Cui Feiyun, Yue Yun, Zhang Yi, Zhang Ziming, Zhou H Susan
Department of Chemical Engineering, Worcester Polytechnic Institute, 100 Institute Road, Worcester, Massachusetts 01609, United States.
Department of Electrical & Computer Engineering, Worcester Polytechnic Institute, Worcester, Massachusetts 01609, United States.
ACS Sens. 2020 Nov 25;5(11):3346-3364. doi: 10.1021/acssensors.0c01424. Epub 2020 Nov 13.
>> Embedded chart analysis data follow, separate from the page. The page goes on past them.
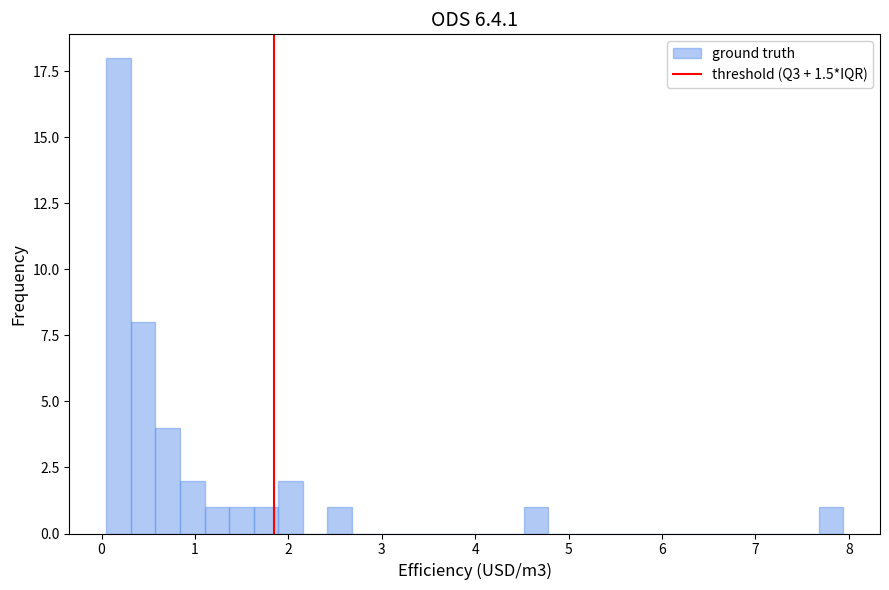

Read against the x-axis, roughly where is the centre of the tallest bar?

0.2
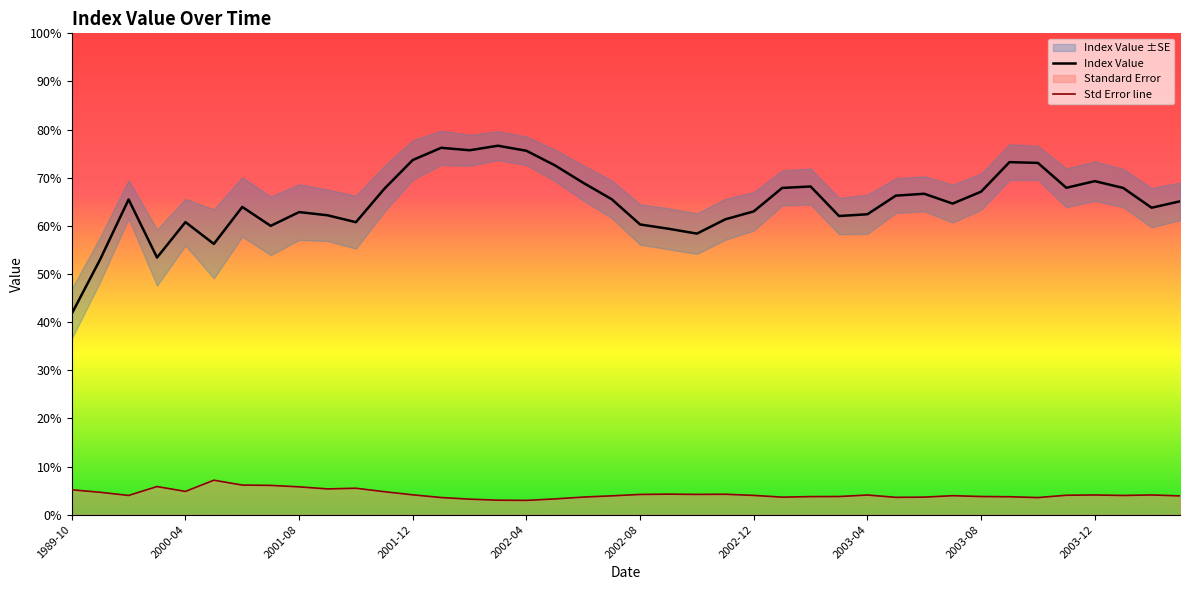

What value does the Std Error line series have at 11?

4.8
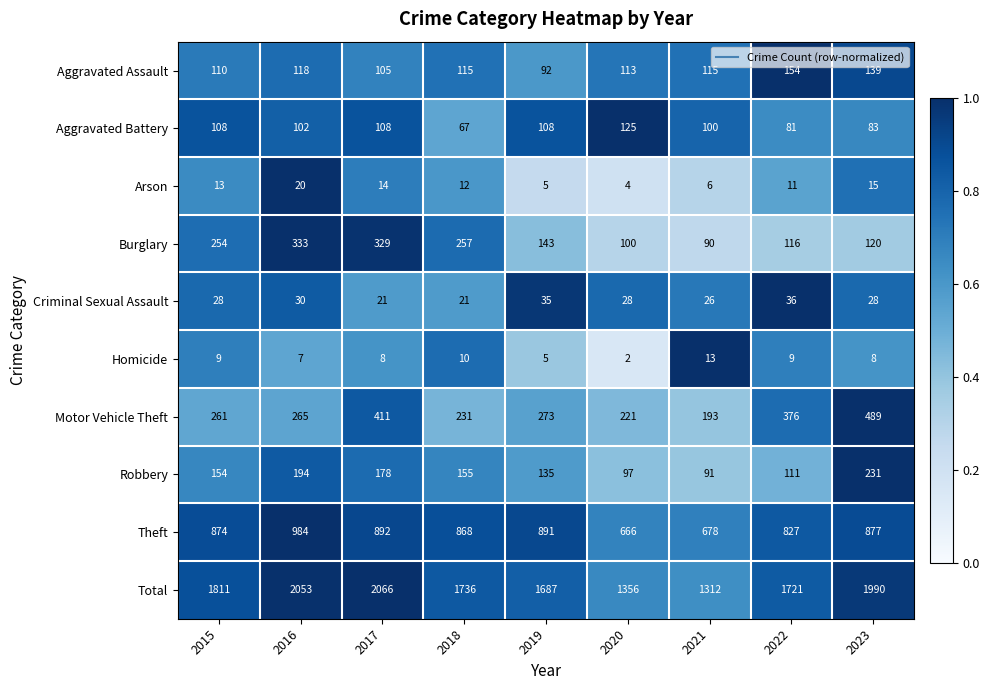

The value of Criminal Sexual Assault at 2016 is 18. True or false?

False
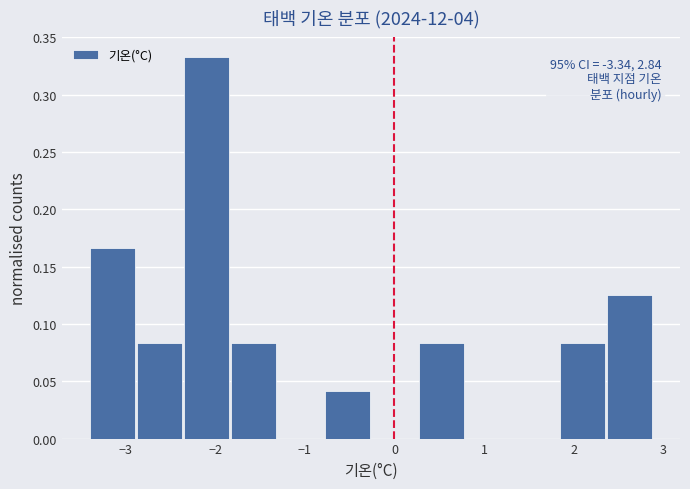

Which range on the x-axis has the tallest bar?

-2.3 to -1.8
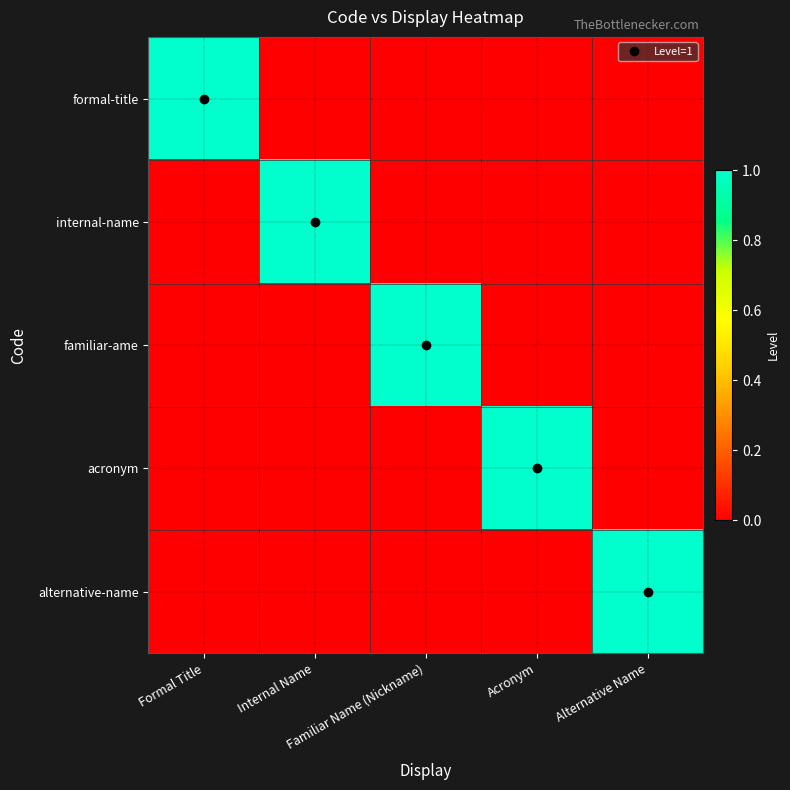

Between Internal Name and Familiar Name (Nickname), which series saw the biggest shift?

internal-name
Chemometrics play a critical role in biosensors-based detection, analysis, and diagnosis. Nowadays, as a branch of artificial intelligence (AI), machine learning (ML) have achieved impressive advances. However, novel advanced ML methods, especially deep learning, which is famous for image analysis, facial recognition, and speech recognition, has remained relatively elusive to the biosensor community. Herein, how ML can be beneficial to biosensors is systematically discussed. The advantages and drawbacks of most popular ML algorithms are summarized on the basis of sensing data analysis. Specially, deep learning methods such as convolutional neural network (CNN) and recurrent neural network (RNN) are emphasized. Diverse ML-assisted electrochemical biosensors, wearable electronics, SERS and other spectra-based biosensors, fluorescence biosensors and colorimetric biosensors are comprehensively discussed. Furthermore, biosensor networks and multibiosensor data fusion are introduced. This review will nicely bridge ML with biosensors, and greatly expand chemometrics for detection, analysis, and diagnosis.
化学计量学在基于生物传感器的检测、分析和诊断中起着关键作用。如今,作为人工智能(AI)的一个分支,机器学习(ML)已经取得了令人瞩目的进展。然而,新颖的先进ML方法,尤其是以图像分析、面部识别和语音识别而闻名的深度学习,在生物传感器领域仍然相对难以捉摸。在此,系统地讨论了ML如何有益于生物传感器。基于传感数据分析总结了最流行的ML算法的优缺点。特别强调了卷积神经网络(CNN)和循环神经网络(RNN)等深度学习方法。全面讨论了各种ML辅助的电化学生物传感器、可穿戴电子设备、基于表面增强拉曼光谱(SERS)和其他光谱的生物传感器、荧光生物传感器和比色生物传感器。此外,还介绍了生物传感器网络和多生物传感器数据融合。这篇综述将很好地将ML与生物传感器联系起来,并极大地扩展用于检测、分析和诊断的化学计量学。